A new opioid can target “disease-specific” (pathological rather than physiological) conformations of receptors and ligands by selectively activating opioid receptors where acidic conditions prevail, as in tissues affected by inflammation or injury. Thus, the opioid brings pain relief at the site of inflammation and does not affect healthy tissues, such as those of the brain or intestinal wall, thereby avoiding side effects. [G. Del Vecchio & V. Spahn/Freepik]
A new opioid can target “disease-specific” (pathological rather than physiological) conformations of receptors and ligands by selectively activating opioid receptors where acidic conditions prevail, as in tissues affected by inflammation or injury. Thus, the opioid brings pain relief at the site of inflammation and does not affect healthy tissues, such as those of the brain or intestinal wall, thereby avoiding side effects. [G. Del Vecchio & V. Spahn/Freepik]

Opioids, like sledgehammers, are powerful but blunt tools. When they are used to flatten pain, opioids may give other things a pounding, too. The problem is conventional opioids act on inflamed or damaged tissues as well as healthy tissues. Consequently, while opioids may relieve pain, they may also cause serious side effects, such as drowsiness, nausea, constipation, and dependency—and in some cases, respiratory arrest.

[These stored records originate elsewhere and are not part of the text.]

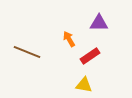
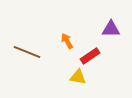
purple triangle: moved 12 px right, 6 px down
orange arrow: moved 2 px left, 2 px down
yellow triangle: moved 6 px left, 8 px up
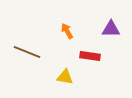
orange arrow: moved 10 px up
red rectangle: rotated 42 degrees clockwise
yellow triangle: moved 13 px left
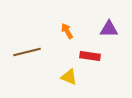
purple triangle: moved 2 px left
brown line: rotated 36 degrees counterclockwise
yellow triangle: moved 4 px right; rotated 12 degrees clockwise
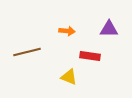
orange arrow: rotated 126 degrees clockwise
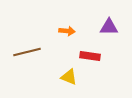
purple triangle: moved 2 px up
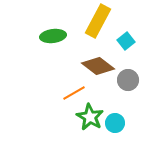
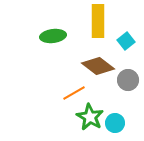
yellow rectangle: rotated 28 degrees counterclockwise
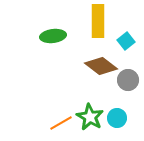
brown diamond: moved 3 px right
orange line: moved 13 px left, 30 px down
cyan circle: moved 2 px right, 5 px up
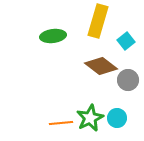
yellow rectangle: rotated 16 degrees clockwise
green star: moved 1 px down; rotated 16 degrees clockwise
orange line: rotated 25 degrees clockwise
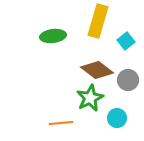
brown diamond: moved 4 px left, 4 px down
green star: moved 20 px up
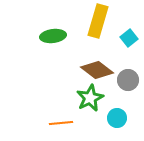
cyan square: moved 3 px right, 3 px up
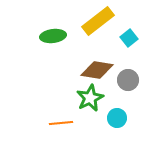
yellow rectangle: rotated 36 degrees clockwise
brown diamond: rotated 28 degrees counterclockwise
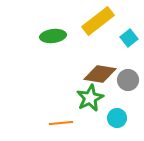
brown diamond: moved 3 px right, 4 px down
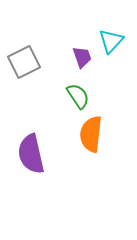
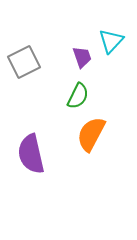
green semicircle: rotated 60 degrees clockwise
orange semicircle: rotated 21 degrees clockwise
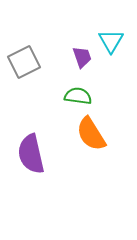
cyan triangle: rotated 12 degrees counterclockwise
green semicircle: rotated 108 degrees counterclockwise
orange semicircle: rotated 60 degrees counterclockwise
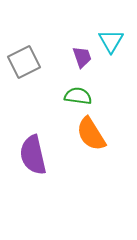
purple semicircle: moved 2 px right, 1 px down
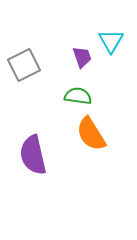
gray square: moved 3 px down
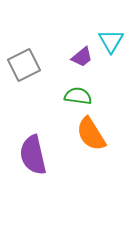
purple trapezoid: rotated 70 degrees clockwise
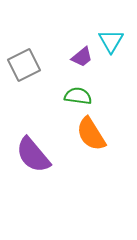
purple semicircle: rotated 27 degrees counterclockwise
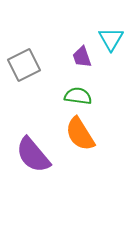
cyan triangle: moved 2 px up
purple trapezoid: rotated 110 degrees clockwise
orange semicircle: moved 11 px left
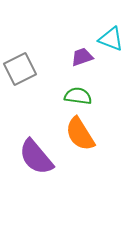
cyan triangle: rotated 40 degrees counterclockwise
purple trapezoid: rotated 90 degrees clockwise
gray square: moved 4 px left, 4 px down
purple semicircle: moved 3 px right, 2 px down
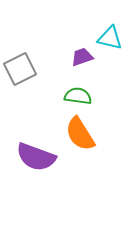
cyan triangle: moved 1 px left, 1 px up; rotated 8 degrees counterclockwise
purple semicircle: rotated 30 degrees counterclockwise
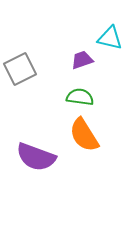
purple trapezoid: moved 3 px down
green semicircle: moved 2 px right, 1 px down
orange semicircle: moved 4 px right, 1 px down
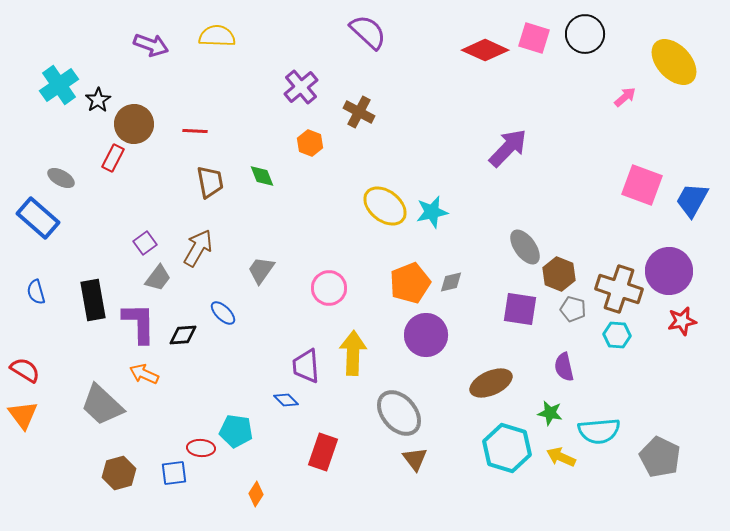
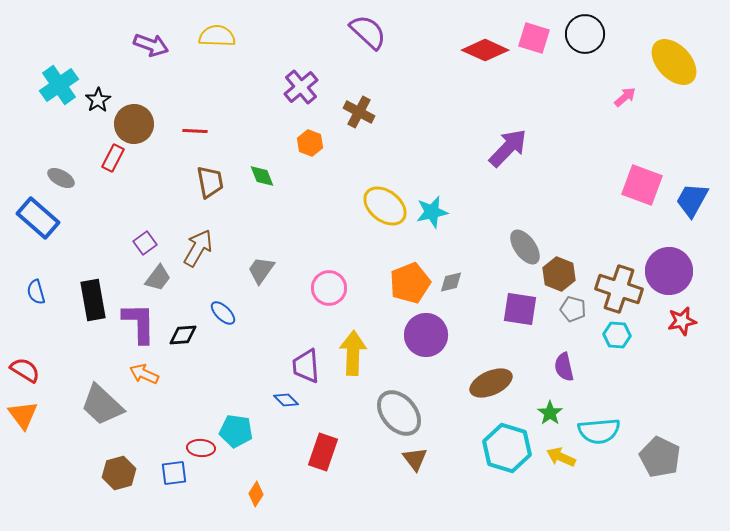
green star at (550, 413): rotated 25 degrees clockwise
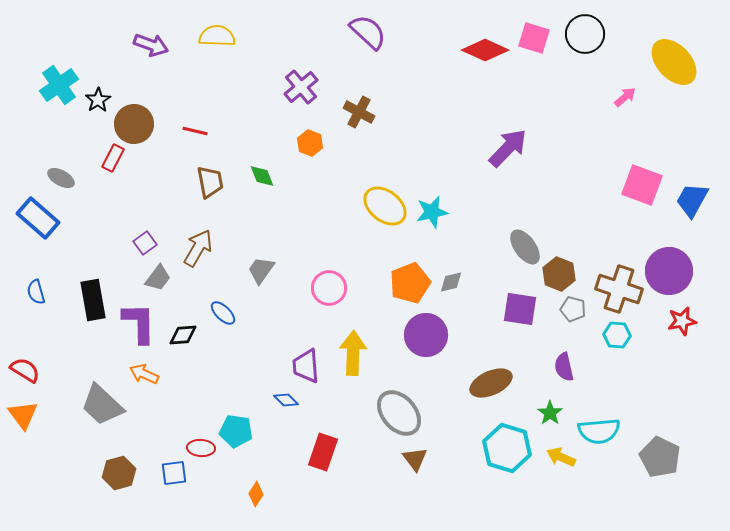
red line at (195, 131): rotated 10 degrees clockwise
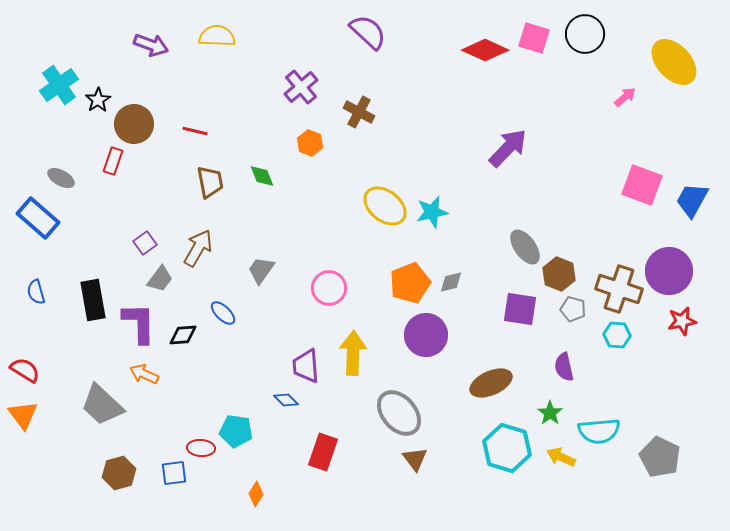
red rectangle at (113, 158): moved 3 px down; rotated 8 degrees counterclockwise
gray trapezoid at (158, 278): moved 2 px right, 1 px down
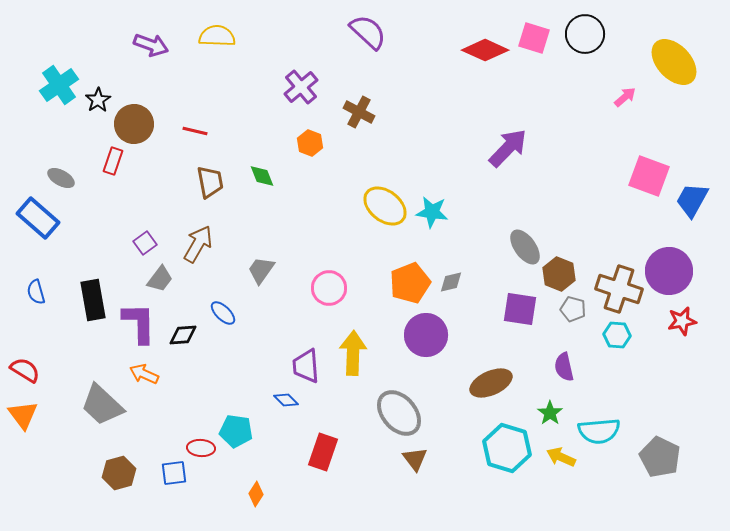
pink square at (642, 185): moved 7 px right, 9 px up
cyan star at (432, 212): rotated 20 degrees clockwise
brown arrow at (198, 248): moved 4 px up
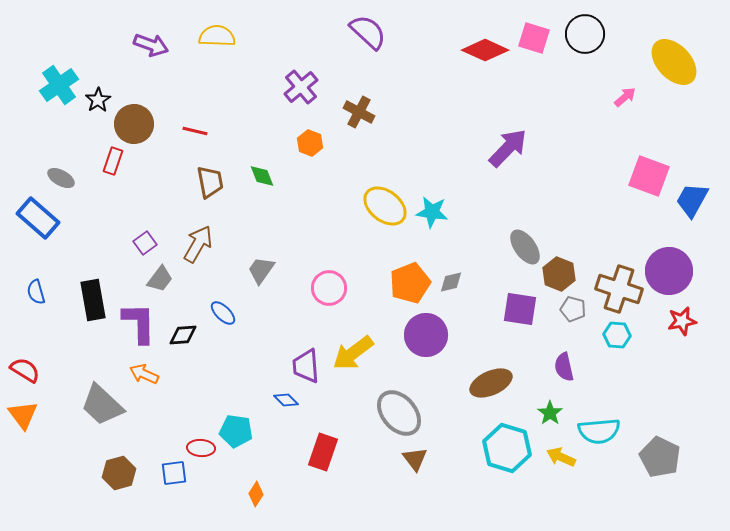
yellow arrow at (353, 353): rotated 129 degrees counterclockwise
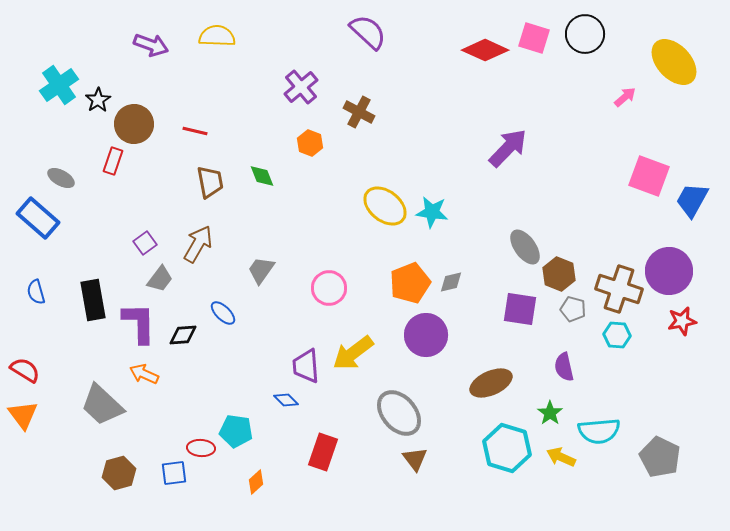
orange diamond at (256, 494): moved 12 px up; rotated 15 degrees clockwise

In hopes of finding a way to craft finer painkilling tools, scientists based at Charité-Universitätsmedizin Berlin scrutinized different ways opioids can interact with opioid receptors. These scientists, led by Prof. Dr. Christoph Stein, were on the lookout for “disease-specific” opioid receptor-ligand conformations. That is, the scientists plan was to exploit pathological (rather than physiological) conformation dynamics in the design of new opioids, and thereby create drugs that would target damaged or inflamed tissues yet bypass healthy tissues.

“By analyzing drug–opioid receptor interactions in damaged tissues, as opposed to healthy tissues, we were hoping to provide useful information for the design of new painkillers without harmful side effects,” said Prof. Dr. Stein.

Prof. Dr. Stein’s team was aware that previous strategies in drug development had focused on central opioid receptors in noninjured environments, even though many painful syndromes (such as arthritis, neuropathy, and surgery) are driven by peripheral sensory neurons and are typically accompanied by inflammation with tissue acidosis. Ultimately, the team decided that this alternative mechanism of action—the binding and activation of peripheral opioid receptors—could be preferentially exploited by a new class of opioids. The key was the occurrence of acid conditions.

By following through on this idea, the scientists designed a new opioid that, unlike clinically used opioids, best activates the receptors in acidified tissues. When the new opioid was evaluated in a rat model of inflammatory pain, it exerted strong pain relief essentially without the side effects of standard opioids.

Details appeared March 3 in the journal Science, in an article entitled, “A Nontoxic Pain Killer Designed by Modeling of Pathological Receptor Conformations.” The article describes how the scientists used computer modeling to analyze morphine-like molecules and their interactions with opioid receptors. In particular, computer modeling was used to simulate an increased concentration of protons, thereby mimicking the acidic conditions found in inflamed tissues.

“By computer simulations at low pH, a hallmark of injured tissue, we designed an agonist that, because of its low acid dissociation constant, selectively activates peripheral μ-opioid receptors at the source of pain generation,” wrote the article’s authors. “Unlike the conventional opioid fentanyl, this agonist showed pH-sensitive binding, heterotrimeric guanine nucleotide–binding protein (G protein) subunit dissociation by fluorescence resonance energy transfer, and adenosine 3′,5′-monophosphate inhibition in vitro.”

The authors observed that their novel opioid produced injury-restricted analgesia in rats with different types of inflammatory pain without exhibiting respiratory depression, sedation, constipation, or addiction potential. These results, the authors suggested, mean that treating postoperative and chronic inflammatory pain should now be possible without causing side effects. Doing so would substantially improve patient quality of life.

“In contrast to conventional opioids, our NFEPP-prototype appears to only bind to, and activate, opioid receptors in an acidic environment,” explained the study's first authors, Dr. Viola Spahn and Dr. Giovanna Del Vecchio. “This means it produces pain relief only in injured tissues, and without causing respiratory depression, drowsiness, the risk of dependency, or constipation.”

“We were able to show that the protonation of drugs is a key requirement for the activation of opioid receptors,” the authors concluded. Their findings, which may also apply to other types of pain, may even find application in other areas of receptor research. Thereby, the benefits of improved drug efficacy and tolerability are not limited to painkillers, but may include other drugs as well.